═══ Data ═══

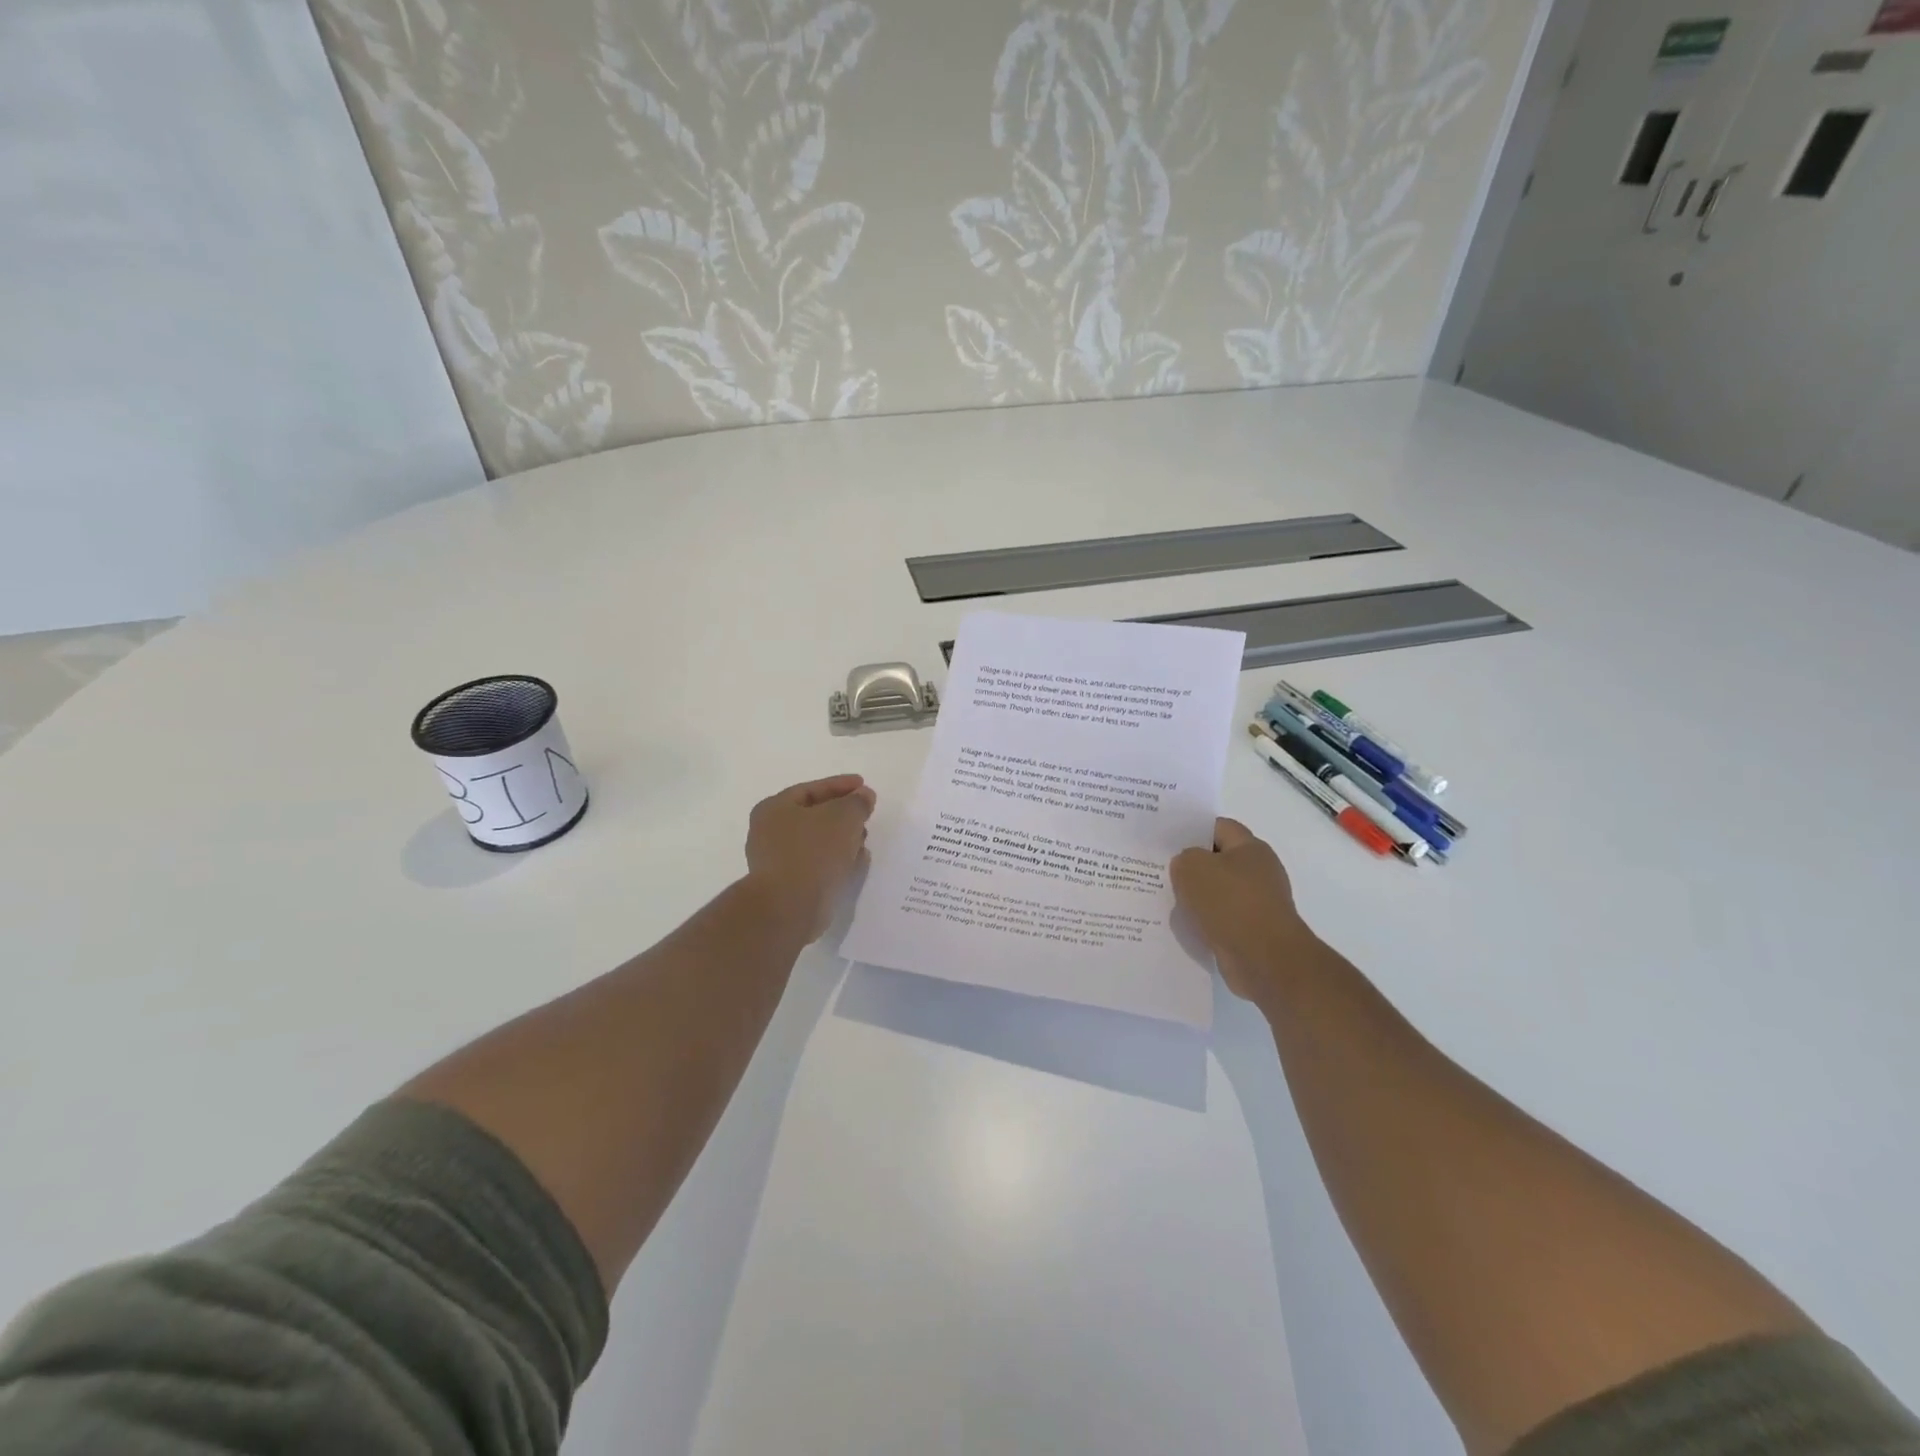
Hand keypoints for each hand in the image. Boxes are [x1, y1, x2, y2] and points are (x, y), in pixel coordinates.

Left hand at [745, 775, 877, 941]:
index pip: (812, 789)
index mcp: (774, 808)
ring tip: (865, 840)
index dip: (841, 785)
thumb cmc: (813, 851)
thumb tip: (863, 796)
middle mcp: (769, 833)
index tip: (865, 786)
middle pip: (814, 815)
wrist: (790, 906)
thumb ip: (857, 802)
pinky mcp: (788, 886)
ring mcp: (776, 862)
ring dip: (842, 839)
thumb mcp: (843, 816)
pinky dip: (836, 860)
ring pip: (817, 842)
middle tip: (866, 814)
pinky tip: (856, 862)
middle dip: (843, 814)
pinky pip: (817, 865)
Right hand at [1170, 818, 1317, 1002]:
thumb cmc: (1230, 903)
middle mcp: (1259, 872)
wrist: (1265, 960)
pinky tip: (1185, 926)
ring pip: (1217, 892)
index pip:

═══

Exercise prompt = Find the line with "index dip: (841, 785)" in the data above. Restate it and all later lines word for word, ending with the last line.

Written answer =
index dip: (841, 785)
thumb cmc: (813, 851)
thumb tip: (863, 796)
middle mcp: (769, 833)
index tip: (865, 786)
middle pip: (814, 815)
wrist: (790, 906)
thumb ip: (857, 802)
pinky mcp: (788, 886)
ring mcp: (776, 862)
ring dip: (842, 839)
thumb mcp: (843, 816)
pinky dip: (836, 860)
ring pip: (817, 842)
middle tip: (866, 814)
pinky tip: (856, 862)
middle dip: (843, 814)
pinky pip: (817, 865)
Right hand at [1170, 818, 1317, 1002]:
thumb cmc: (1230, 903)
middle mcp: (1259, 872)
wrist: (1265, 960)
pinky tip: (1185, 926)
ring pip: (1217, 892)
index pip:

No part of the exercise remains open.